Learning to Communicate Through Implicit Communication Channels
Han Wang, Binbin Chen, Tieying Zhang, Baoxiang Wang
TL;DR
The paper tackles communication in cooperative multi-agent systems where explicit channels are unavailable, by introducing the Implicit Channel Protocol (ICP). ICP encodes information into scouting actions via a centralized mapping, creating a broadcastable implicit channel and enabling end-to-end learning of both action policies and messaging with approaches like random and delayed information maps, hat mapping, and Gumbel-Softmax. It demonstrates significant performance gains across Guessing Numbers, Revealing Goals, and Hanabi, notably achieving 24.91/25 in Hanabi—near the theoretical maximum—and outperforming ToM-based and baseline methods. The work highlights reduced computational overhead compared to ToM reasoning, flexible compatibility with multiple training algorithms, and avenues for leveraging environmental information to further enhance implicit communication in MARL.
Abstract
Effective communication is an essential component in collaborative multi-agent systems.

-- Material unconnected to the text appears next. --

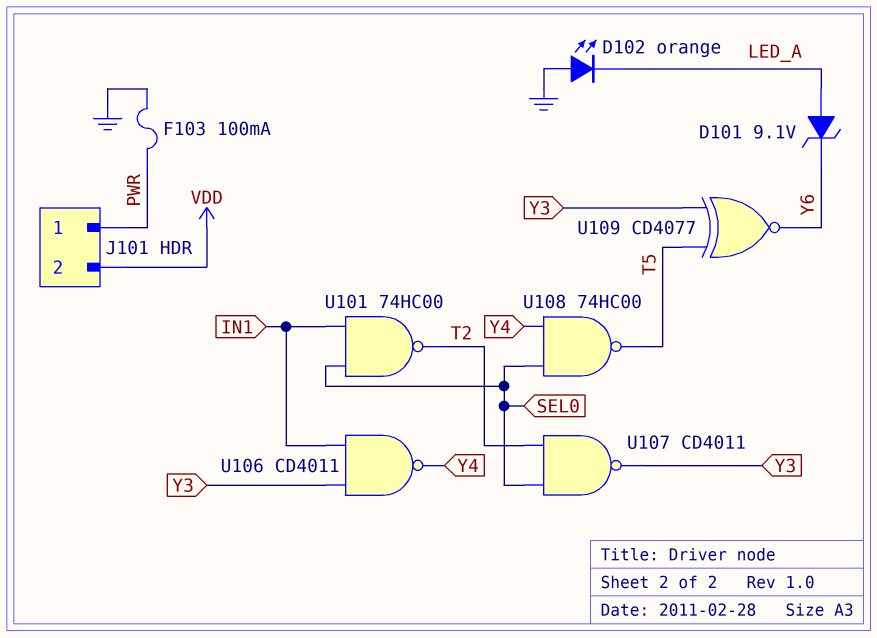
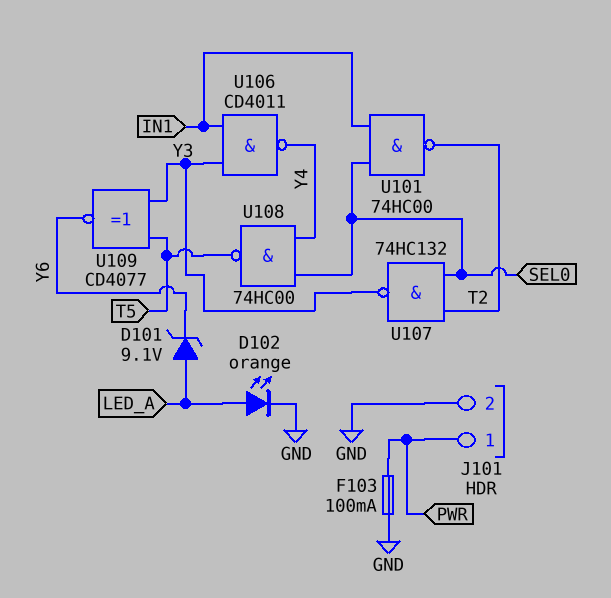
D102: LED orange (A GND, K LED_A) -> LED orange (A LED_A, K GND)
J101 pin 2: VDD -> GND
U107: NAND CD4011 (in SEL0, in T2, out Y3) -> NAND 74HC132 (in SEL0, in T2, out Y3)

Situations where explicit messaging is not feasible have been common in human society throughout history, which motivate the study of implicit communication. Previous works on learning implicit communication mostly rely on theory of mind (ToM), where agents infer the mental states and intentions of others by interpreting their actions. However, ToM-based methods become less effective in making accurate inferences in complex tasks. In this work, we propose the Implicit Channel Protocol (ICP) framework, which allows agents to communicate through implicit communication channels similar to the explicit ones. ICP leverages a subset of actions, denoted as the scouting actions, and a mapping between information and these scouting actions that encodes and decodes the messages. We propose training algorithms for agents to message and act, including learning with a randomly initialized information map and with a delayed information map. The efficacy of ICP has been tested on the tasks of Guessing Numbers, Revealing Goals, and Hanabi, where ICP significantly outperforms baseline methods through more efficient information transmission.